▶ [Trecho da página]:
══════

Filho do presidente da República, o vereador
Carlos Bolsonaro (PSC) manteve empregada por 18 anos em seu gabinete
na Câmara Municipal do Rio de Janeiro uma mulher que já foi laranja de um
militar em empresas de telecomunicação e também atuou como uma espécie de
faz-tudo da família Bolsonaro —inclusive em afazeres domésticos.
Enquanto remunerada pelo gabinete de Carlos, Cileide Barbosa
Mendes, 43, apareceu como responsável pela abertura de três empresas nas quais
utilizou como endereço o escritório do hoje presidente Jair Bolsonaro. Na
prática, porém, ela era apenas laranja de um tenente-coronel do Exército
—ex-marido da segunda
mulher de Bolsonaro—
que não podia mantê-las registradas no nome dele como militar da ativa.
Após ter sido babá de um filho de Ana
Cristina Valle (que
foi companheira de Bolsonaro e é mãe também de Renan,
filho dele), Cileide foi nomeada em janeiro de 2001 no gabinete de Carlos,
que era vereador recém-eleito. Novato na política, Carlos tinha 18 anos na
época.
No início deste ano, porém, ele fez uma limpeza em seu
gabinete, assim que o pai assumiu o Palácio do Planalto. Nos meses de janeiro e
fevereiro, o vereador exonerou
nove funcionários. Cileide foi um deles, demitida após 18 anos
—recentemente com remuneração de R$ 7.483.

══════

[Dados de origem]
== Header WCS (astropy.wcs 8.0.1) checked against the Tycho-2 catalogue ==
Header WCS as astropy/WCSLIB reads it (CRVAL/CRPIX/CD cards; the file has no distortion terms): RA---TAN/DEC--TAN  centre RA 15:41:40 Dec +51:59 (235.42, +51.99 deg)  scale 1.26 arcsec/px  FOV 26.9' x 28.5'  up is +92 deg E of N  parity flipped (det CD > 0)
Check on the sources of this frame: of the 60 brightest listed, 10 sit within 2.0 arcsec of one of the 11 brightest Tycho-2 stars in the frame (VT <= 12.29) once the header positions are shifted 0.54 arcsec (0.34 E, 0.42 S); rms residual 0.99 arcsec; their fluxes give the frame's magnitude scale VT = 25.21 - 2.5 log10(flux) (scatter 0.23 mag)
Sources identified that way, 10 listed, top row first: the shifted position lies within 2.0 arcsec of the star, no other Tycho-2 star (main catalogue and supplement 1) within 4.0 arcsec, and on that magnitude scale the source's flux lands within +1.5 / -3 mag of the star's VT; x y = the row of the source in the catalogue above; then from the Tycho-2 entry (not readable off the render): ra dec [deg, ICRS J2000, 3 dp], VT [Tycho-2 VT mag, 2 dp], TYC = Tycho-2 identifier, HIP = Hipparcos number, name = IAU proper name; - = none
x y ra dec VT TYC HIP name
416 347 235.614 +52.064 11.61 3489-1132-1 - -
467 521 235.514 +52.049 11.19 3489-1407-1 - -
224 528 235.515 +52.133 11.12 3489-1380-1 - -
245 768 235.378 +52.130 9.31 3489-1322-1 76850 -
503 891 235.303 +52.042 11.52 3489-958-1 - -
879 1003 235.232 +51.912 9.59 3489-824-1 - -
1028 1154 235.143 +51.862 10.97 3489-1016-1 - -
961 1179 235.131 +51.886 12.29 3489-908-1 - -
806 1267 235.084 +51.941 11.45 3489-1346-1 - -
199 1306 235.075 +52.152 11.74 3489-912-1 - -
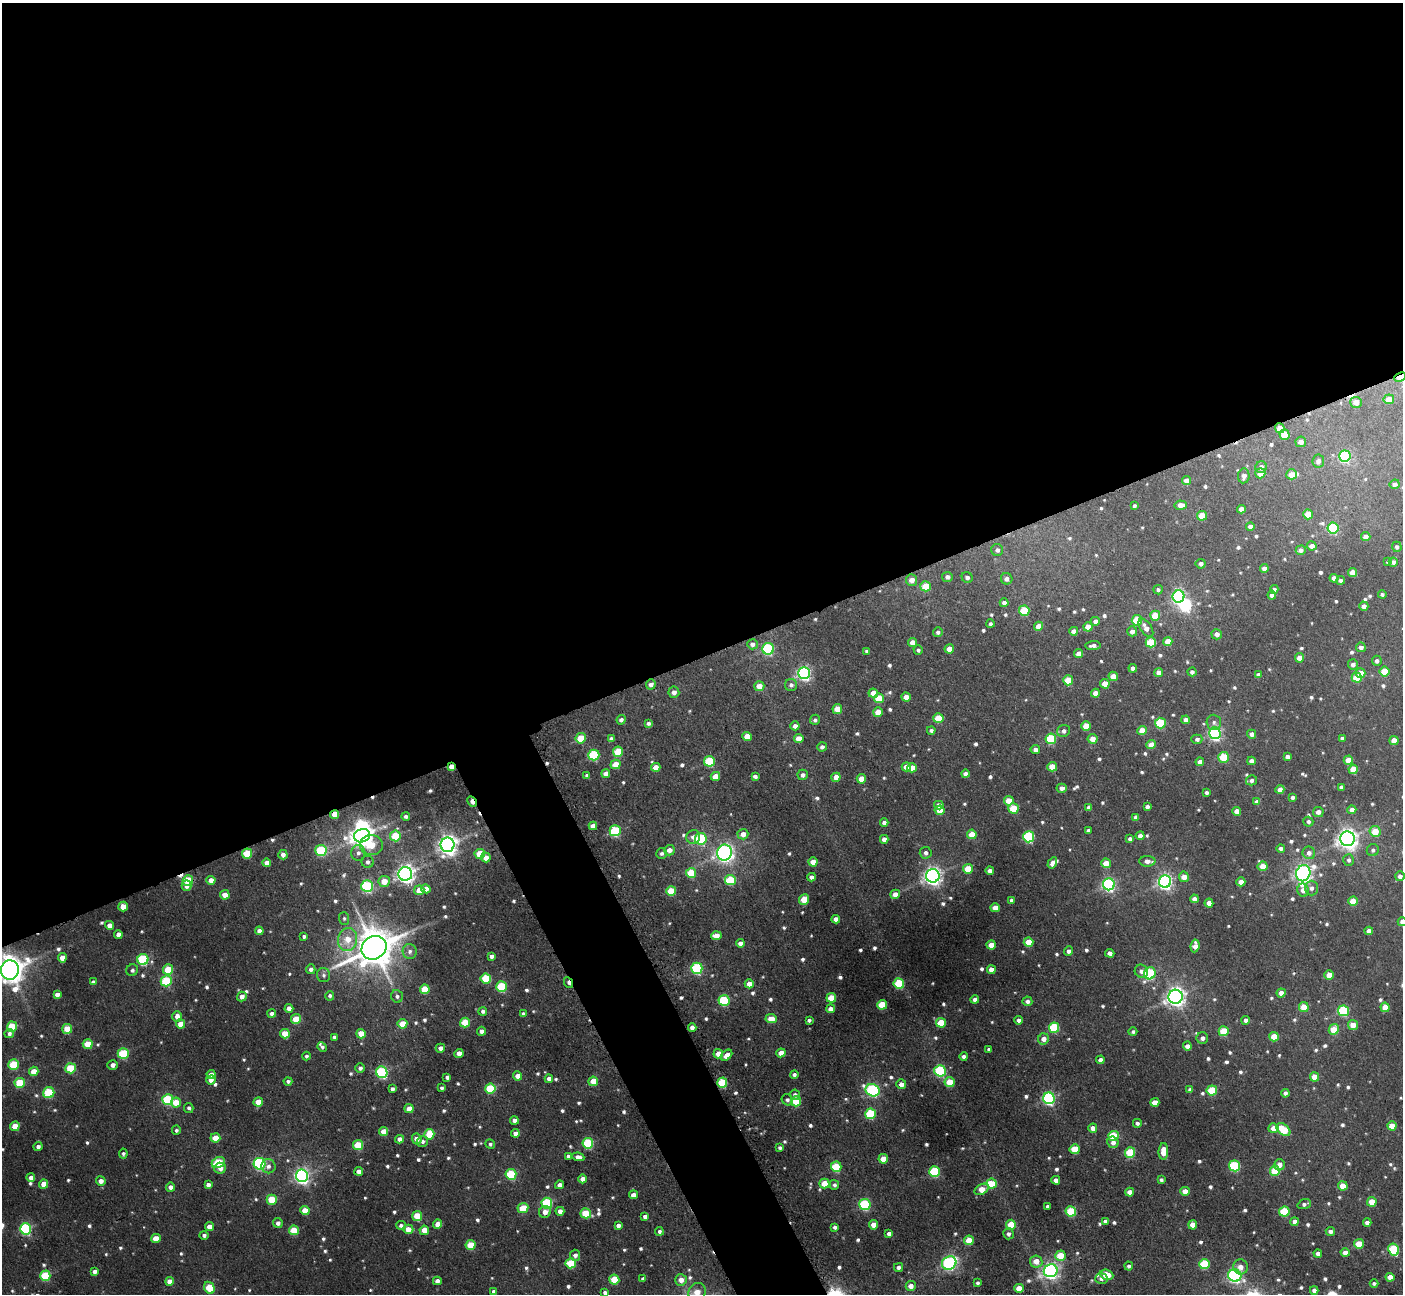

══════

▶ [Sobre a tarefa]: Retome a reportagem sobre a funcionária do gabinete de Carlos Bolsonaro logo após a última frase apresentada e dê continuidade a ela.

▶ [Resposta final]:
Hoje Cileide mora na casa que, até o ano passado,
abrigava o escritório político de Jair Bolsonaro. Ela continuou vivendo na
casa em Bento Ribeiro, subúrbio do Rio, mesmo depois de ter sido exonerada, em
janeiro, do gabinete de Carlos. O antigo escritório político do então deputado
federal hoje é ocupado por parte da equipe de Carlos.
A relação de Cileide com a família é antiga. Nos anos 1990,
ela cuidava dos afazeres domésticos na casa de Ana Cristina e do ex-marido
dela, o militar Ivan Ferreira Mendes. Uma das funções dela era cuidar do filho
do casal.
Quando os dois se separaram e Ana Cristina passou a viver
com Bolsonaro, em 1998, Cileide foi orientada a morar com Ivan, atuando como
babá. Ivan diz que ele e Ana Cristina ajudavam Cileide financeiramente. “Não
tinha nem vínculo empregatício nem carteira assinada. A relação era bem de
amizade, quase família.”
Anos depois, quando o tenente-coronel se casou pela segunda
vez, Cileide voltou a trabalhar diretamente para Ana Cristina, à época casada
com Bolsonaro. Segundo relato de Ivan, foi aí que Cileide passou a morar na
casa de Bento Ribeiro. Nesse período, conta ele, Cileide se aproximou de
Bolsonaro a ponto de ter optado por ficar com ele, quando Ana Cristina se
separou do então deputado.
À Folha Ana Cristina disse ter
conhecido Cileide “no passado, assim que seu filho nasceu”.
“Trabalhou mais comigo no primeiro casamento. Ela saiu da minha casa e foi
trabalhar no comitê.”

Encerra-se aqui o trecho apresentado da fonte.